→ FRAGMENTO SELECCIONADO:
******************************
El veneno que somos por Gabriela Cano

A veces parece que existe un veneno dentro de sí: una especie de sustancia que, más allá de nosotros, está ahí para desperdigarse en las cosas que tocamos y en las que vivimos. En nuestras camas, en las historias que decimos y en las que no. Pero también en aquellas que intentamos descubrir desesperadamente como si fueran a llevarnos a resolver ese enigma original del ¿qué se supone que es uno si ha venido a nacer en un hogar ya determinado?.

Entonces ¿ese veneno es propio? ¿se hereda? ¿existe un antídoto?. Todas estas preguntas bailan, figuradamente, en Tarantela de Abril Castillo. Lo que parece un recuento sobre el árbol genealógico termina, o más bien inicia, por convertirse en un mapa de la toxinología que habita en nuestros actos y en los registros que hacemos sobre ellos. Una especie de diario que reconoce, un dentro y fuera, de eso que colocamos en el centro de la atención del relato pero que siempre lleva a otra parte.

La historia inicia con el cuento sobre Jano. Un pariente que enferma y permanece mucho tiempo en cama debido a la resucitación constante y a los cuidados familiares pero que finalmente parece elegir su propio destino. Esa interrogante que parece nimia va forjando, en todos los cercanos, sus propias respuestas. Para algunos, para la narradora, está en buscar una honda explicación sobre el secreto de distintos dolores: el de la abuela que come uvas, el de su hermano que se ausenta en su propia mente, el de su madre que se desvanece en la noche, el del padre que parece ser una mirada de lejos y el de las notas de su abuelo sobre su propio hijo que se transcriben directamente en la novela.
******************************
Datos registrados

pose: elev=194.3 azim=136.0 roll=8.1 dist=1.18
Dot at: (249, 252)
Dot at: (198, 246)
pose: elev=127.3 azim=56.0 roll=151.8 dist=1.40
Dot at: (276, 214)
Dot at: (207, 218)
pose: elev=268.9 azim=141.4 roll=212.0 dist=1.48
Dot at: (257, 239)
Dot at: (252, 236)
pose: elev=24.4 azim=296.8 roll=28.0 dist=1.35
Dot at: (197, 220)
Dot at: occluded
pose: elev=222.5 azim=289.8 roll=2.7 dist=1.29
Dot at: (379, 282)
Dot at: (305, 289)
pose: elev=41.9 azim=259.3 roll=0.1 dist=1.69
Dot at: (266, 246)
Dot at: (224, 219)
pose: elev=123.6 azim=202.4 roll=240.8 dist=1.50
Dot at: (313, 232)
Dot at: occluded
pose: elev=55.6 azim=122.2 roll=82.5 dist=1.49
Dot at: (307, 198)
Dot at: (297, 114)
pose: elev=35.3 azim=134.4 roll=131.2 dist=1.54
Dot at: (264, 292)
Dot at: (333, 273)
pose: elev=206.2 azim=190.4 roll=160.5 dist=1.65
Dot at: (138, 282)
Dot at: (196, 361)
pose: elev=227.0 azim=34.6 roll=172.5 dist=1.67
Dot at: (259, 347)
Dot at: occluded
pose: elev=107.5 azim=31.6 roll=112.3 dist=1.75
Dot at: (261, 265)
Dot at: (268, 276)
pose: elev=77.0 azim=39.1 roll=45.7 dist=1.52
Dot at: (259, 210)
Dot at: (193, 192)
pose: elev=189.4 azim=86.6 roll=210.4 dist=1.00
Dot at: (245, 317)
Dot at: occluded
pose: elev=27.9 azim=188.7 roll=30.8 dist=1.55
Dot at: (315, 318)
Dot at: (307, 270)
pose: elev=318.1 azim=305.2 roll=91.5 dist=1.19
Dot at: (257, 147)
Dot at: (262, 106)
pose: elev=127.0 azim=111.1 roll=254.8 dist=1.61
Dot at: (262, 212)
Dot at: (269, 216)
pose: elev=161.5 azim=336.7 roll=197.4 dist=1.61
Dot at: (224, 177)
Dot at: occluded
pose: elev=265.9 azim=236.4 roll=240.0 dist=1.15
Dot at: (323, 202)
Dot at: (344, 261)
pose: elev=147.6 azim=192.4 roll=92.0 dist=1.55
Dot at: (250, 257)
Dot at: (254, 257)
******************************
→ ACTIVIDAD A:
Transcribe del fragmento todo lo que va desde "A veces parece" hasta "hogar ya determinado?.".
→ ACTIVIDAD B:
Según el fragmento, ¿con qué cuento se inicia la historia de Tarantela?
Usa únicamente el fragmento como fuente.

→ RESULTADO A:
A veces parece que existe un veneno dentro de sí: una especie de sustancia que, más allá de nosotros, está ahí para desperdigarse en las cosas que tocamos y en las que vivimos. En nuestras camas, en las historias que decimos y en las que no. Pero también en aquellas que intentamos descubrir desesperadamente como si fueran a llevarnos a resolver ese enigma original del ¿qué se supone que es uno si ha venido a nacer en un hogar ya determinado?.

→ RESULTADO B:
Con el cuento sobre Jano.